Work required => Extract the text from every listing below, line by line, keeping the wording, spelling, punctuation and line breaks unchanged.

Data section =>
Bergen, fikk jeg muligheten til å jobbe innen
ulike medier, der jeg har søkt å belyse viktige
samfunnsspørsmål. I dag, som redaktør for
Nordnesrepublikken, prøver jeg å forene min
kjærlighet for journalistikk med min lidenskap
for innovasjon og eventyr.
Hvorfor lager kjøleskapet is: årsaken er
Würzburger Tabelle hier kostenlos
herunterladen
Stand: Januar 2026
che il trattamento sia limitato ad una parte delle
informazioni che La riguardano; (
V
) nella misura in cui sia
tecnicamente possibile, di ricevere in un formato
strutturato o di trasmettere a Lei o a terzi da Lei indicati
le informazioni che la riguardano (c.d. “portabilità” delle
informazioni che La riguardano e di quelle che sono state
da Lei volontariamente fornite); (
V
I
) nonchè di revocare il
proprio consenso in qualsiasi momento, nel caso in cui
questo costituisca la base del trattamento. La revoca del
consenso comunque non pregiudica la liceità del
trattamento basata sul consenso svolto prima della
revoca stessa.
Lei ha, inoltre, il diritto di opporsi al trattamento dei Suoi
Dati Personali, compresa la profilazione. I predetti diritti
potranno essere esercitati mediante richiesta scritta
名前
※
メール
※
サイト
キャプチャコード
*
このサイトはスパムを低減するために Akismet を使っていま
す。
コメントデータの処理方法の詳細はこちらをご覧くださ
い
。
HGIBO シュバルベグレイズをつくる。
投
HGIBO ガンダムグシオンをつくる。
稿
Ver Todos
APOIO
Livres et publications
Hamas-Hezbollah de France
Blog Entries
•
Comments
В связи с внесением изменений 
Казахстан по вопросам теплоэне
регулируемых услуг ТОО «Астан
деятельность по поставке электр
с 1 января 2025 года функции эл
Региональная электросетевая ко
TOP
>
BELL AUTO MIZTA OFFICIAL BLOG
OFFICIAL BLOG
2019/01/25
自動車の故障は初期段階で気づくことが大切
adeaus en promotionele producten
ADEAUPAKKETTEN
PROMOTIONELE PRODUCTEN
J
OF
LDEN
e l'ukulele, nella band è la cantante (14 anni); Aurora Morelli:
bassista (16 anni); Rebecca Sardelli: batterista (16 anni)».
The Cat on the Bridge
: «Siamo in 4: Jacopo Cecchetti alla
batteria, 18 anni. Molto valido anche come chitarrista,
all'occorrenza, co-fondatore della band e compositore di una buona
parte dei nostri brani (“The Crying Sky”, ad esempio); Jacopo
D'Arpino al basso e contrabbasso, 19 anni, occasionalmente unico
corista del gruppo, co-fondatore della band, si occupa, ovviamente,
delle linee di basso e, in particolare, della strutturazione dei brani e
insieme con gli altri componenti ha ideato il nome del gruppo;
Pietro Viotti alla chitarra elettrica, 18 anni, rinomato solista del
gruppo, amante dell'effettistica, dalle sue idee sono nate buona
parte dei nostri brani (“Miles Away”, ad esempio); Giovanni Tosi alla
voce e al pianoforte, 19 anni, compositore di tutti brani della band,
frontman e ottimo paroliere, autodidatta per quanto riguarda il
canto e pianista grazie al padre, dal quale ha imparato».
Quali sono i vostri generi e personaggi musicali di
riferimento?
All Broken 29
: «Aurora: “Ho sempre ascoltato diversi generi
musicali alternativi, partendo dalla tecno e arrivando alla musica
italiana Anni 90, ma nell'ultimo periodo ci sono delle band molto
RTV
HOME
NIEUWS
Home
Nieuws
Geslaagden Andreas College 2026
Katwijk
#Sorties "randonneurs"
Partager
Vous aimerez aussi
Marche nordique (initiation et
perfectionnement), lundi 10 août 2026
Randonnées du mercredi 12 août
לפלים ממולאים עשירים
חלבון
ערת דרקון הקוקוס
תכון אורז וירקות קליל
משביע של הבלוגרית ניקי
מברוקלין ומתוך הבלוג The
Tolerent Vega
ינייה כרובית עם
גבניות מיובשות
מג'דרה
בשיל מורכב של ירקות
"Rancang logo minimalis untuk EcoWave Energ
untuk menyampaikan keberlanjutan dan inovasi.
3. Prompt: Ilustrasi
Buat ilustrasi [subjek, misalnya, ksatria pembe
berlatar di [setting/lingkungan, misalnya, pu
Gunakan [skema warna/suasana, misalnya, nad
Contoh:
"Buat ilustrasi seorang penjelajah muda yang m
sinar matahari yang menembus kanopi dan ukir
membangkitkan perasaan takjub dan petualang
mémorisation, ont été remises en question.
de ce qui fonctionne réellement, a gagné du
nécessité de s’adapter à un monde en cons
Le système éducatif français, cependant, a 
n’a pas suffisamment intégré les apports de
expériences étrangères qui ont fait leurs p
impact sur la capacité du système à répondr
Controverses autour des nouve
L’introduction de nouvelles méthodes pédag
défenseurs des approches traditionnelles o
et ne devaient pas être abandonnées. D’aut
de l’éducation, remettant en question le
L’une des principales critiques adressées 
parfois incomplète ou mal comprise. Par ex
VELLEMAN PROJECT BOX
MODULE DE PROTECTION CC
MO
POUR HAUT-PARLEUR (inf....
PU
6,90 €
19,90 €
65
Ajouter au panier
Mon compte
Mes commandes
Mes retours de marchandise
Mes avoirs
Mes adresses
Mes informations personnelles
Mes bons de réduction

Solved problem =>
Bergen, fikk jeg muligheten til å jobbe innen
ulike medier, der jeg har søkt å belyse viktige
samfunnsspørsmål. I dag, som redaktør for
Nordnesrepublikken, prøver jeg å forene min
kjærlighet for journalistikk med min lidenskap
for innovasjon og eventyr.
Hvorfor lager kjøleskapet is: årsaken er
Würzburger Tabelle hier kostenlos
herunterladen
Stand: Januar 2026
che il trattamento sia limitato ad una parte delle
informazioni che La riguardano; (
V
) nella misura in cui sia
tecnicamente possibile, di ricevere in un formato
strutturato o di trasmettere a Lei o a terzi da Lei indicati
le informazioni che la riguardano (c.d. “portabilità” delle
informazioni che La riguardano e di quelle che sono state
da Lei volontariamente fornite); (
V
I
) nonchè di revocare il
proprio consenso in qualsiasi momento, nel caso in cui
questo costituisca la base del trattamento. La revoca del
consenso comunque non pregiudica la liceità del
trattamento basata sul consenso svolto prima della
revoca stessa.
Lei ha, inoltre, il diritto di opporsi al trattamento dei Suoi
Dati Personali, compresa la profilazione. I predetti diritti
potranno essere esercitati mediante richiesta scritta
名前
※
メール
※
サイト
キャプチャコード
*
このサイトはスパムを低減するために Akismet を使っていま
す。
コメントデータの処理方法の詳細はこちらをご覧くださ
い
。
HGIBO シュバルベグレイズをつくる。
投
HGIBO ガンダムグシオンをつくる。
稿
Ver Todos
APOIO
Livres et publications
Hamas-Hezbollah de France
Blog Entries
•
Comments
В связи с внесением изменений 
Казахстан по вопросам теплоэне
регулируемых услуг ТОО «Астан
деятельность по поставке электр
с 1 января 2025 года функции эл
Региональная электросетевая ко
TOP
>
BELL AUTO MIZTA OFFICIAL BLOG
OFFICIAL BLOG
2019/01/25
自動車の故障は初期段階で気づくことが大切
adeaus en promotionele producten
ADEAUPAKKETTEN
PROMOTIONELE PRODUCTEN
J
OF
LDEN
e l'ukulele, nella band è la cantante (14 anni); Aurora Morelli:
bassista (16 anni); Rebecca Sardelli: batterista (16 anni)».
The Cat on the Bridge
: «Siamo in 4: Jacopo Cecchetti alla
batteria, 18 anni. Molto valido anche come chitarrista,
all'occorrenza, co-fondatore della band e compositore di una buona
parte dei nostri brani (“The Crying Sky”, ad esempio); Jacopo
D'Arpino al basso e contrabbasso, 19 anni, occasionalmente unico
corista del gruppo, co-fondatore della band, si occupa, ovviamente,
delle linee di basso e, in particolare, della strutturazione dei brani e
insieme con gli altri componenti ha ideato il nome del gruppo;
Pietro Viotti alla chitarra elettrica, 18 anni, rinomato solista del
gruppo, amante dell'effettistica, dalle sue idee sono nate buona
parte dei nostri brani (“Miles Away”, ad esempio); Giovanni Tosi alla
voce e al pianoforte, 19 anni, compositore di tutti brani della band,
frontman e ottimo paroliere, autodidatta per quanto riguarda il
canto e pianista grazie al padre, dal quale ha imparato».
Quali sono i vostri generi e personaggi musicali di
riferimento?
All Broken 29
: «Aurora: “Ho sempre ascoltato diversi generi
musicali alternativi, partendo dalla tecno e arrivando alla musica
italiana Anni 90, ma nell'ultimo periodo ci sono delle band molto
RTV
HOME
NIEUWS
Home
Nieuws
Geslaagden Andreas College 2026
Katwijk
#Sorties "randonneurs"
Partager
Vous aimerez aussi
Marche nordique (initiation et
perfectionnement), lundi 10 août 2026
Randonnées du mercredi 12 août
לפלים ממולאים עשירים
חלבון
ערת דרקון הקוקוס
תכון אורז וירקות קליל
משביע של הבלוגרית ניקי
מברוקלין ומתוך הבלוג The
Tolerent Vega
ינייה כרובית עם
גבניות מיובשות
מג'דרה
בשיל מורכב של ירקות
"Rancang logo minimalis untuk EcoWave Energ
untuk menyampaikan keberlanjutan dan inovasi.
3. Prompt: Ilustrasi
Buat ilustrasi [subjek, misalnya, ksatria pembe
berlatar di [setting/lingkungan, misalnya, pu
Gunakan [skema warna/suasana, misalnya, nad
Contoh:
"Buat ilustrasi seorang penjelajah muda yang m
sinar matahari yang menembus kanopi dan ukir
membangkitkan perasaan takjub dan petualang
mémorisation, ont été remises en question.
de ce qui fonctionne réellement, a gagné du
nécessité de s’adapter à un monde en cons
Le système éducatif français, cependant, a 
n’a pas suffisamment intégré les apports de
expériences étrangères qui ont fait leurs p
impact sur la capacité du système à répondr
Controverses autour des nouve
L’introduction de nouvelles méthodes pédag
défenseurs des approches traditionnelles o
et ne devaient pas être abandonnées. D’aut
de l’éducation, remettant en question le
L’une des principales critiques adressées 
parfois incomplète ou mal comprise. Par ex
VELLEMAN PROJECT BOX
MODULE DE PROTECTION CC
MO
POUR HAUT-PARLEUR (inf....
PU
6,90 €
19,90 €
65
Ajouter au panier
Mon compte
Mes commandes
Mes retours de marchandise
Mes avoirs
Mes adresses
Mes informations personnelles
Mes bons de réduction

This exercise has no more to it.